On Tuesday, Israeli Prime Minister Naftali Bennett announced that Israel would be the first in the world to offer fourth Pfizer-BioNTech vaccine doses to citizens over the age of 60, people with compromised immune systems and health-care workers. He called on health-care facilities across the country to prepare to roll out the campaign, but the decision has not yet been approved by Health Ministry Director Nahman Ash.
The Sheba study will produce initial results within the coming days and weeks, which may help steer the next steps in the fourth-dose immunization campaign, said its head researcher, Gili Regev Yochai.
“This research is very important because then we will have initial data about the safety,” said Regev Yochai.
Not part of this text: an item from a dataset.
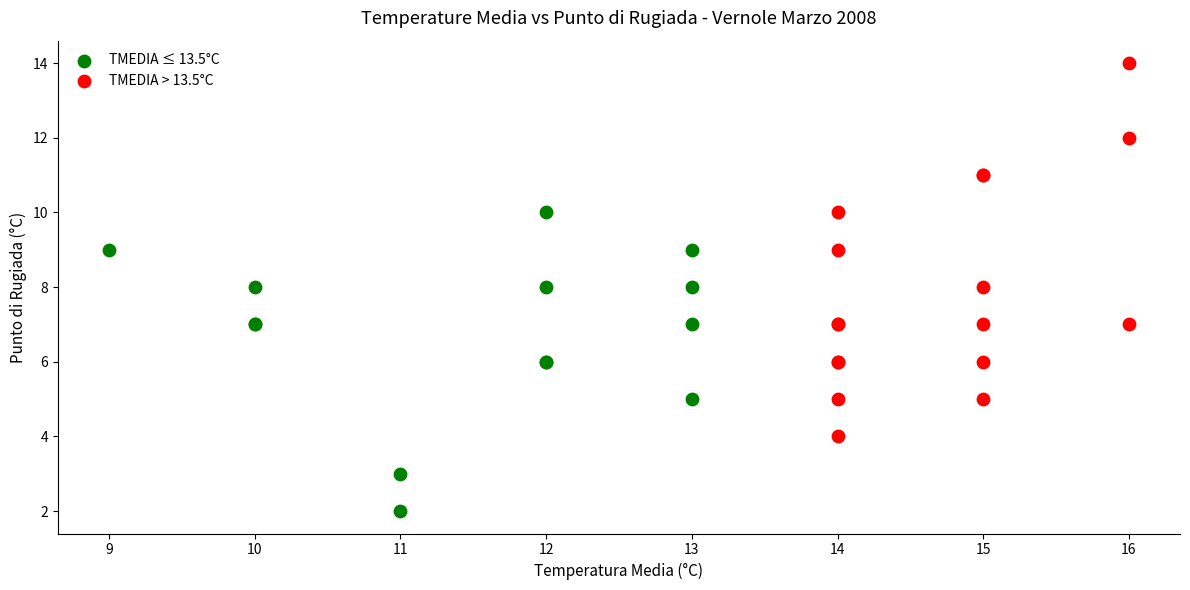

Which series contains the lowest Y value?

TMEDIA ≤ 13.5°C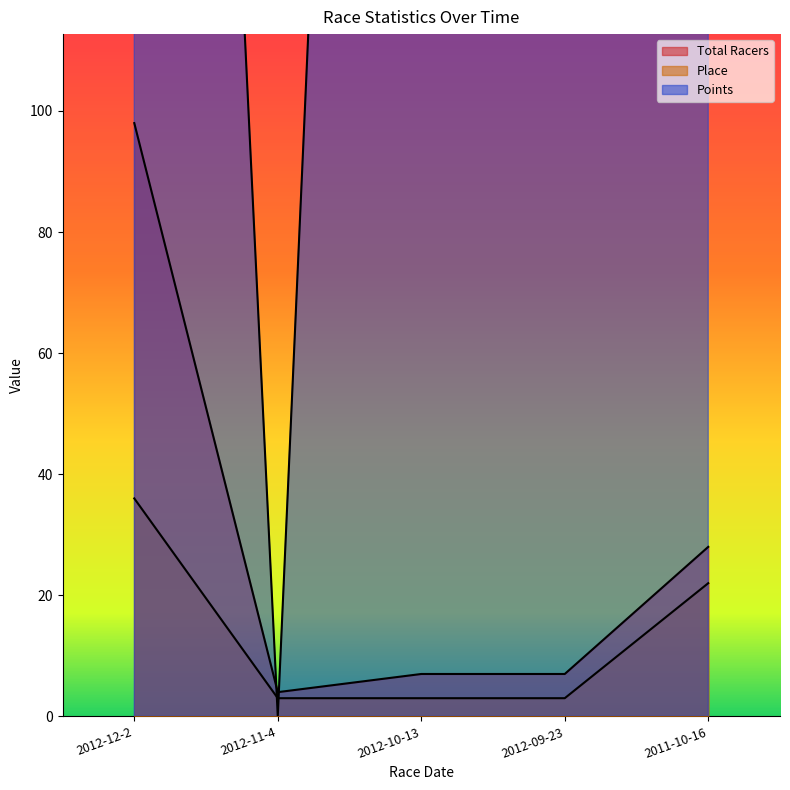

What is the sum of the Points values at 2011-10-16 and 2012-09-23?

1106.9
The advisory board to Israel’s coronavirus cabinet last week concluded that the potential benefits of a fourth vaccine dose far outweighed its risks, pointing to early signs that immunity has waned since the first Israelis received their third shot last summer. They warned that, with the omicron variant spreading rapidly throughout the country and the globe, they could not afford to wait.
“We can’t close our eyes and think happy thoughts,” Health Minister Nitzan Horowtiz said in an interview with the public broadcaster Kan on Monday, pointing to the uptick in infection and serious illness, mostly among the unvaccinated, caused by omicron. “We have to prepare.”
According to data by the Israeli Health Ministry, 1,760 people tested positive on Sunday for the coronavirus, accounting for almost 2% of all tests performed. There are 87 people hospitalized in serious condition, including 38 on ventilators.
Early data from South Africa, where the omicron variant first surged and has in recent days been receding, suggests that omicron may cause 80% fewer hospitalizations and instances of severe symptoms than the delta and other previous variants.
But the head of the Africa Centers for Disease Control and Prevention warned that this might not be the case in all other countries.
“Let’s be careful not to extrapolate what we [are] seeing in South Africa across the continent or across the world,” said Africa CDC director John Nkengasong on Thursday.
On Friday, the United Kingdom reported 122,186 cases, a record high. 1 in 20 – which has perhaps grown to as many as 1 in 10 people – are believed to be carrying the virus in London, according to the Office for National Statistics.
Israeli health experts have said that even if omicron cases are milder than in previous waves, the sheer number of infected people could overwhelm hospitals.
“In the past ten days the number of people who have tested positive for the omicron variant rose from 20 a day to 450. That is more than a twenty-fold rise within ten days,” Eran Segal, a professor at the Weitzmann Institute of Science and consultant to the Israeli coronavirus cabinet, said in an interview on Sunday with the Israeli news site Ynet. “I anticipate that within a week we’ll see thousands of people testing positive for Omicron, and within two weeks we may cross the record high since the beginning of the pandemic-around 10,000 people testing positive daily.”